Items drawn from a data source –
______________________________

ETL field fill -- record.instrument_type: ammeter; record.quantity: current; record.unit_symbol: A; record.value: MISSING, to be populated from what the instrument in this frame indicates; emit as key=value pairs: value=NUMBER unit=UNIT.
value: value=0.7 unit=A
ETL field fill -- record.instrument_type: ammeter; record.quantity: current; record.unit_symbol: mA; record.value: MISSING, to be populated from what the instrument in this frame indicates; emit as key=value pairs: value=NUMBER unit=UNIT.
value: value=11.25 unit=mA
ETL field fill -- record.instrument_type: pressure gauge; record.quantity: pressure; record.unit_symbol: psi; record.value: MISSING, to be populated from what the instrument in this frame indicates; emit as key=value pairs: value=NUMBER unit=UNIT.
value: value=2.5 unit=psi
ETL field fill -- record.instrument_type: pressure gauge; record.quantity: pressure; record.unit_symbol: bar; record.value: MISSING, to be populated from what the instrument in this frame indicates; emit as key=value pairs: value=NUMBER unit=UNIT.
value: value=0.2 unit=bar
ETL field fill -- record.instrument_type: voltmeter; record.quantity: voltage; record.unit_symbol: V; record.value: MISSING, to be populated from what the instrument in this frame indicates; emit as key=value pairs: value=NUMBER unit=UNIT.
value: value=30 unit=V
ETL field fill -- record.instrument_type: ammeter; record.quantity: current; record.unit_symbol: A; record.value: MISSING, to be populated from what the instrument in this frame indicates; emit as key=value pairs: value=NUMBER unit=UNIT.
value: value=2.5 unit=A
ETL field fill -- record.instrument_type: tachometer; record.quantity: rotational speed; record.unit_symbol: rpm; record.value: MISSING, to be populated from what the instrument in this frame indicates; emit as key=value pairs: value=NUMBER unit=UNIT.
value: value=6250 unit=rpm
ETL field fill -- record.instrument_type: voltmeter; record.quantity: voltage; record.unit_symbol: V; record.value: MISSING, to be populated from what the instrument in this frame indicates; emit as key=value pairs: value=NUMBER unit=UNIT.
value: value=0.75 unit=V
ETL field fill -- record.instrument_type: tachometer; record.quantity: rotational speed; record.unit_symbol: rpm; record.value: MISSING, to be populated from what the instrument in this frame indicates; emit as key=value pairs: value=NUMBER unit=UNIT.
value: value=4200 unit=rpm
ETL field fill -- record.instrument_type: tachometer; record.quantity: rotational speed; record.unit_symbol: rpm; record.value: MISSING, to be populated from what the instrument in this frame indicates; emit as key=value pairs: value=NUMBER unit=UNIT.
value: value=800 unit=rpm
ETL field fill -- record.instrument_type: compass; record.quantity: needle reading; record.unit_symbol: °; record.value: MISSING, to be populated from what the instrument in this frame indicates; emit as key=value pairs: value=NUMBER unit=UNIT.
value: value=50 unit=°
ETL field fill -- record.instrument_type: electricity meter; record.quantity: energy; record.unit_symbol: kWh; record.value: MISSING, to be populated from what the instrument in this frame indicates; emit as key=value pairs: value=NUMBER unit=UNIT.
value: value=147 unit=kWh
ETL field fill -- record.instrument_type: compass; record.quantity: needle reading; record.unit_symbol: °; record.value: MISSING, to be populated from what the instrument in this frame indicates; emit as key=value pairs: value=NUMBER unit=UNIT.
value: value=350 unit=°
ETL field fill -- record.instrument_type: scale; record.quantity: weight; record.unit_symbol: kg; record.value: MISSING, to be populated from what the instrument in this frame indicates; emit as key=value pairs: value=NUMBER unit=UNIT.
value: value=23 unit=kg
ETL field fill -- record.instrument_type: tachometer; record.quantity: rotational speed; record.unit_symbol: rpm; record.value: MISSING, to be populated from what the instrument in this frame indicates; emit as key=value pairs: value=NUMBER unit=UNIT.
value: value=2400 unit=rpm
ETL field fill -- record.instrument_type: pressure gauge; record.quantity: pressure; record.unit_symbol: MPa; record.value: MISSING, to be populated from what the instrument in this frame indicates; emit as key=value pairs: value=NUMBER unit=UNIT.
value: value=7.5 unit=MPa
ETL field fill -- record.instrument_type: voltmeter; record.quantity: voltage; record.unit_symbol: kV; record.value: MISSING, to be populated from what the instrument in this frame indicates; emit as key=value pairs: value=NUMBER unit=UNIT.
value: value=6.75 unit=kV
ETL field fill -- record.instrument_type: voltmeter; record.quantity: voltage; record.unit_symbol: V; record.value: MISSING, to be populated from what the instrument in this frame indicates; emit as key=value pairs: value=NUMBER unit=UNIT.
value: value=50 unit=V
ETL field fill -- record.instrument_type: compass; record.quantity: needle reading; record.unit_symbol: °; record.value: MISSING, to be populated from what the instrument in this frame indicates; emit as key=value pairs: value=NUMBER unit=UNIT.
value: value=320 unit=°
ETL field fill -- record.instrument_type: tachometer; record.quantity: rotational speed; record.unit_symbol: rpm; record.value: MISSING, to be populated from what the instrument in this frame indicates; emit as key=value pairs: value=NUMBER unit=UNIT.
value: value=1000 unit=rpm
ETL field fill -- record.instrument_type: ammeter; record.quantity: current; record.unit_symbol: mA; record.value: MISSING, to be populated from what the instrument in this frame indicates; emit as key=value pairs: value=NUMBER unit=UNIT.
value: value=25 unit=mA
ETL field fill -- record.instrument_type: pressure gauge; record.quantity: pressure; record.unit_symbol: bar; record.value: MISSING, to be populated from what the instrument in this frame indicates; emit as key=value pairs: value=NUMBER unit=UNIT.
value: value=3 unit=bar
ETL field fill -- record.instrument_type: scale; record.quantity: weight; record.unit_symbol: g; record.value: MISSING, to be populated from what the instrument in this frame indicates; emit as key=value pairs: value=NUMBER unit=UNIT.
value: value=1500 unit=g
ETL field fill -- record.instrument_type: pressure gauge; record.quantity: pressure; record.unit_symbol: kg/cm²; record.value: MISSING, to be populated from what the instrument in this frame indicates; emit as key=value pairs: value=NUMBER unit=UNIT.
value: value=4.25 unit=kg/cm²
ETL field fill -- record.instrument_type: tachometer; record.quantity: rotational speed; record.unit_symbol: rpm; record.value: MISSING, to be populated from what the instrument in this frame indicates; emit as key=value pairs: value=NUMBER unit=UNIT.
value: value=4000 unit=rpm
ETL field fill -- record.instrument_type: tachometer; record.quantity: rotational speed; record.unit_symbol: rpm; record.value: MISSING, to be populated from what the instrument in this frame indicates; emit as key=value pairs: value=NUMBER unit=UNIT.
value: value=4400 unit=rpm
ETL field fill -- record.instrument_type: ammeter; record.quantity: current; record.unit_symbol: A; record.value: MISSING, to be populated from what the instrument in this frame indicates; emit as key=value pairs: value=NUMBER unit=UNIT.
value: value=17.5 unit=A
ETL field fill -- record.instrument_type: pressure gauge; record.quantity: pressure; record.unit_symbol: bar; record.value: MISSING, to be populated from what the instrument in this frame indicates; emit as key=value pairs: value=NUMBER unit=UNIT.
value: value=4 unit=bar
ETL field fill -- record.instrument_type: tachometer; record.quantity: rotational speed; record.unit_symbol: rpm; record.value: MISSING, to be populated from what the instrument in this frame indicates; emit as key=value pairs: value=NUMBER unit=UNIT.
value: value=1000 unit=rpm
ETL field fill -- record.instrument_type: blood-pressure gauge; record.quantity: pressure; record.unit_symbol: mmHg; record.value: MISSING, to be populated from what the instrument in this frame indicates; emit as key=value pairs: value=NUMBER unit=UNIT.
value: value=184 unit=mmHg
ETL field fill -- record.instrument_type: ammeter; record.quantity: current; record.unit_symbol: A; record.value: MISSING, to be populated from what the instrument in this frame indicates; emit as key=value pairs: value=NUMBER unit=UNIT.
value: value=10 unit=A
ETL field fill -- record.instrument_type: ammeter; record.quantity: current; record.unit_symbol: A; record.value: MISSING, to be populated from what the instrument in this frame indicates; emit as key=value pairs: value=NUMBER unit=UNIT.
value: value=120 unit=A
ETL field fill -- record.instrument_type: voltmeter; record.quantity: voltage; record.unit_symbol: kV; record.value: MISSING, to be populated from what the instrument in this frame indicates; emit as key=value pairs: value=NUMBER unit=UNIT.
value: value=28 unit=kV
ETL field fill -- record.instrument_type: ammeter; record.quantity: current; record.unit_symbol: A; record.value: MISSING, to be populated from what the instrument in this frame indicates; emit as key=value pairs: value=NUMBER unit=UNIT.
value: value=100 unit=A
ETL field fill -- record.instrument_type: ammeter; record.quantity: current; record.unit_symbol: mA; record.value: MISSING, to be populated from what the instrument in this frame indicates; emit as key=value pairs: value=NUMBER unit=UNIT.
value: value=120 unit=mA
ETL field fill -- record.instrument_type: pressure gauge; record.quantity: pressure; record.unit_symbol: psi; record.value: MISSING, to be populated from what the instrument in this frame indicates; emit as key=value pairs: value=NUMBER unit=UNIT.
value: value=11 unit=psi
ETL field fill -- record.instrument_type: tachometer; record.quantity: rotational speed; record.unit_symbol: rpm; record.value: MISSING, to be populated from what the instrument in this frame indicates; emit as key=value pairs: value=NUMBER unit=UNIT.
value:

______________________________

Problem statement – Starting at the first line of the rows above and continuing through the line that contains "value: value=0.7 unit=A", return each line unchanged, with both of those lines included.

Task answer –
ETL field fill -- record.instrument_type: ammeter; record.quantity: current; record.unit_symbol: A; record.value: MISSING, to be populated from what the instrument in this frame indicates; emit as key=value pairs: value=NUMBER unit=UNIT.
value: value=0.7 unit=A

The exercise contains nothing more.